The smile is vanquished by freezing panic digging at my insides. I didn’t want to ruin anyone’s appetites, but now we’re almost finished the meal and I can’t wait any longer.
I push myself to stand. I think what I need to do will be easier that way.
Yaffa smiles at me. “Plans for the evening, metukah?”
“N-not y-yet.” My hands are shaking, and I squeeze the fork I’m holding.
“Y-yaffa. M-m-maimon. There’s s-s-something I n-need to s-say.”
I look to my side.
“A-and y-you too, R-ron.”
Maimon is silent as usual. Yaffa searches my face, my mouth, waiting for my opening words so that she can jump in to save me.
“I n-need you t-to listen till I. Till I’ve finished.”
Ronny puts his fork down, gently. Alert.
I’ve been practicing for weeks on end while waiting for Ronny’s next leave. Deep breath between words. Stumbling over the consonants at the beginning of each word, regrouping over the vowels. Stringing together awkward sentences like songs on a scratched CD.
But I’m doing this.
“I c-can’t thank y-you enough. All y-you do for me.” Inhale.
Exhale. “I w-want other things from m-my life. I. I love you b-both, you know that. I. I. I j-just don’t want to work in a k-kitchen. Anymore.”
Yaffa sits up straight and tries to interject but I hold up a hand and keep going.
I’ve thought about how love is complicated, how it tangles up with things like loyalty and worry and protectiveness and pity, like Yaffa’s. How she anticipates my words and needs. How she wants to cushion me from the world’s blows.
“I. Know y-you’re happy when I’m happy. And this. This isn’t it.” I think of the paper folded into eights in my handbag. “I-I-I’ve enrolled in a women’s college. Th-there are things I want to learn. The th-things I always wanted to d-do. I c-can do them even w-with. This.” I touch my throat.
Yaffa leans back in her chair again. Maimon looks at her but I look over their heads then, don’t want to break my concentration.
“At th-the interview. The l-lady said I had the s-same chance as everyone else.” I remember her firm handshake, direct gaze as she said that. My tears. Happy ones.
I smile now.
“I know y-you’ll b-be cheering me on.”
Maimon takes a napkin and wipes his forehead. I’m sweating too.
He looks at me, wary. His hands come up in warning.
Don’t say anything, Avivit.
I dig the tines of the fork into my thumb, deep, and then run my finger along the ridges. It would be the easiest thing in the world to use my hands for the rest of what I have to say.
Ronny’s love is smothered by guilt. And fear.
“I. I don’t want to sign any m-more. S-some mistakes can’t b-be fixed.” I touch my throat again, lightly, but move my hands upward and tuck my hair behind my ear. He can be sure that this secret I’ll keep.

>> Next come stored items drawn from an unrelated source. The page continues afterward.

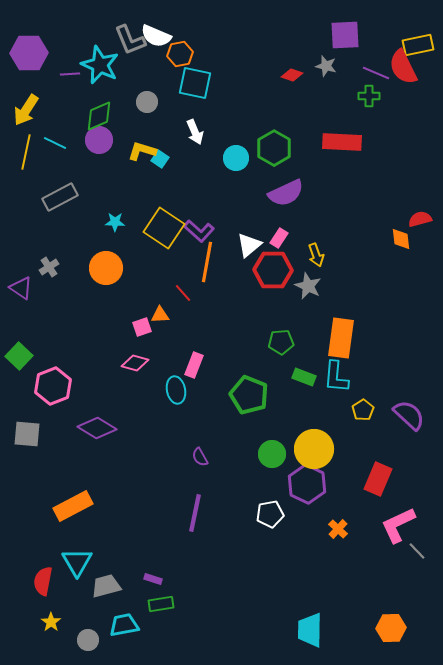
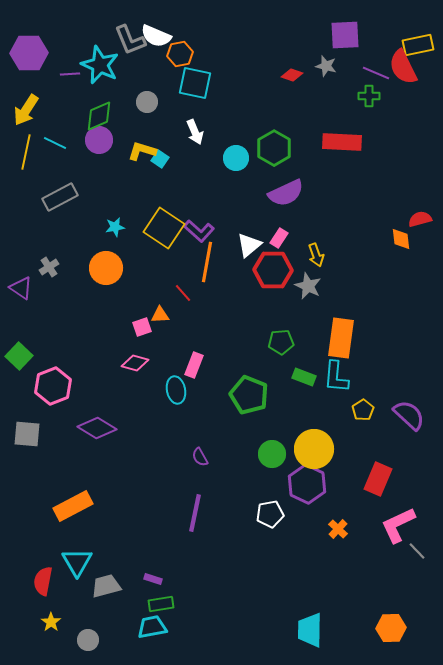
cyan star at (115, 222): moved 5 px down; rotated 12 degrees counterclockwise
cyan trapezoid at (124, 625): moved 28 px right, 2 px down
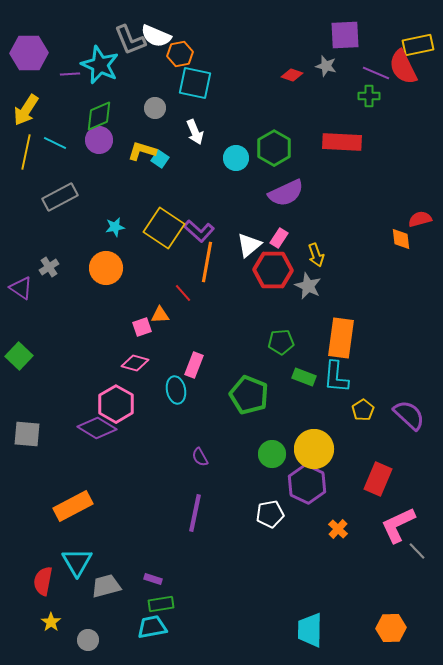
gray circle at (147, 102): moved 8 px right, 6 px down
pink hexagon at (53, 386): moved 63 px right, 18 px down; rotated 9 degrees counterclockwise
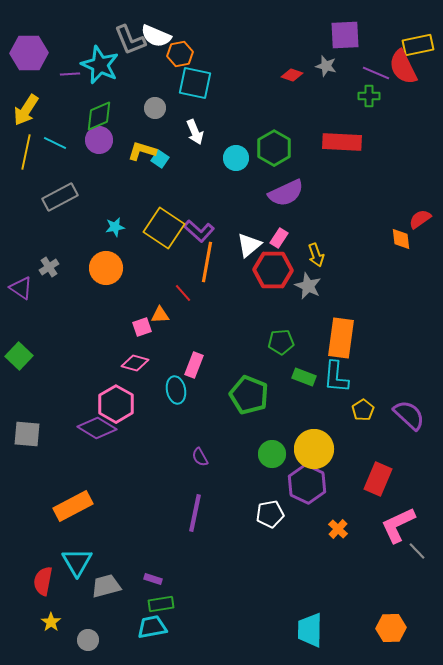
red semicircle at (420, 219): rotated 20 degrees counterclockwise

“B-but other mistakes. Y-y-you can fix them. N-now.”
Three pairs of eyes look at me. One pair hard and angry, one smiling gently, one swimming in a pool of tears.
I bend to hug Yaffa, squeeze Ronny’s frozen shoulders, and resist the urge to apologize. To stay and see what happens.
Instead I turn and walk out of the door, heading towards my first lecture at the michlalah.